■ **ABOUT THIS EXERCISE**
From the line containing "PTS, Bria Holmes: 160 -> 235" down to the final line of the entries below, restate each line word for word and add nothing.

■ **GIVEN INFORMATION**
--- --- ---
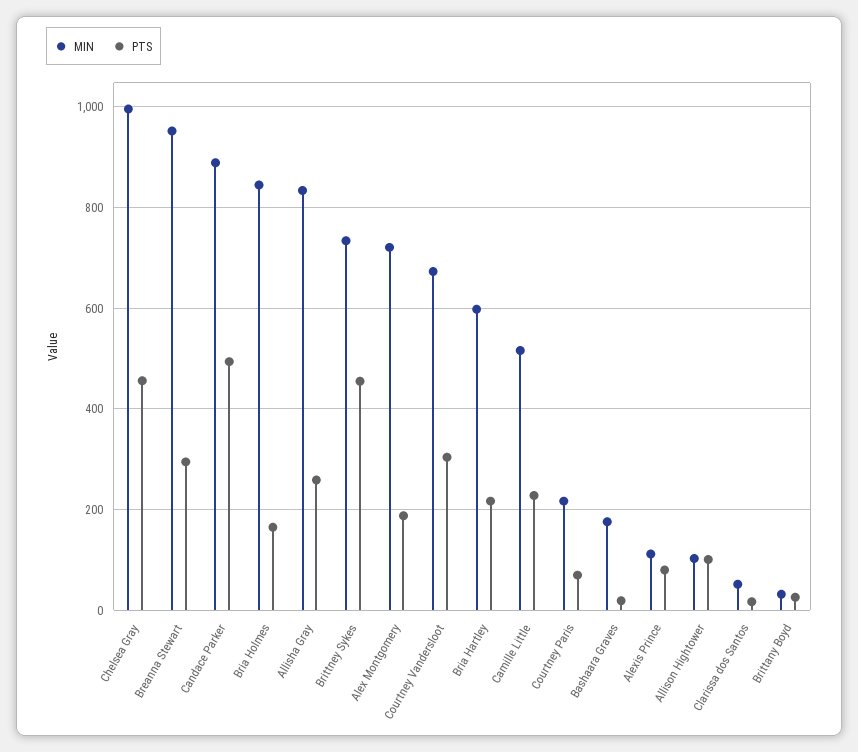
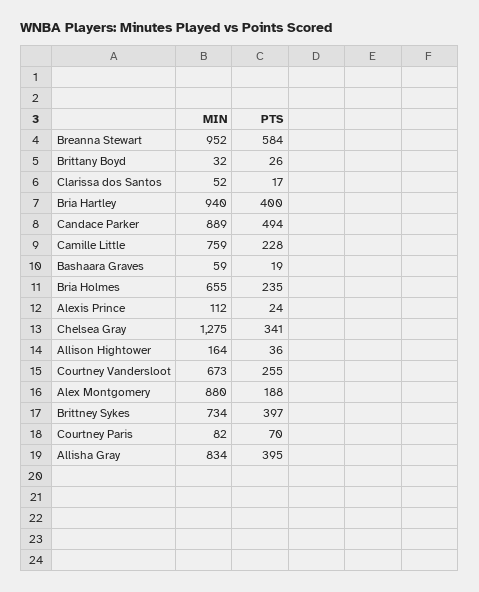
MIN, Chelsea Gray: 1000 -> 1275
PTS, Chelsea Gray: 460 -> 341
PTS, Breanna Stewart: 300 -> 584
MIN, Bria Holmes: 840 -> 655
PTS, Bria Holmes: 160 -> 235
PTS, Allisha Gray: 260 -> 395
PTS, Brittney Sykes: 460 -> 397
MIN, Alex Montgomery: 720 -> 880
PTS, Courtney Vandersloot: 300 -> 255
MIN, Bria Hartley: 600 -> 940
PTS, Bria Hartley: 220 -> 400
MIN, Camille Little: 520 -> 759
MIN, Courtney Paris: 220 -> 82
MIN, Bashaara Graves: 180 -> 59
PTS, Alexis Prince: 80 -> 24
MIN, Allison Hightower: 100 -> 164
PTS, Allison Hightower: 100 -> 36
--- --- ---
■ **RESPONSE BELOW**
PTS, Bria Holmes: 160 -> 235
PTS, Allisha Gray: 260 -> 395
PTS, Brittney Sykes: 460 -> 397
MIN, Alex Montgomery: 720 -> 880
PTS, Courtney Vandersloot: 300 -> 255
MIN, Bria Hartley: 600 -> 940
PTS, Bria Hartley: 220 -> 400
MIN, Camille Little: 520 -> 759
MIN, Courtney Paris: 220 -> 82
MIN, Bashaara Graves: 180 -> 59
PTS, Alexis Prince: 80 -> 24
MIN, Allison Hightower: 100 -> 164
PTS, Allison Hightower: 100 -> 36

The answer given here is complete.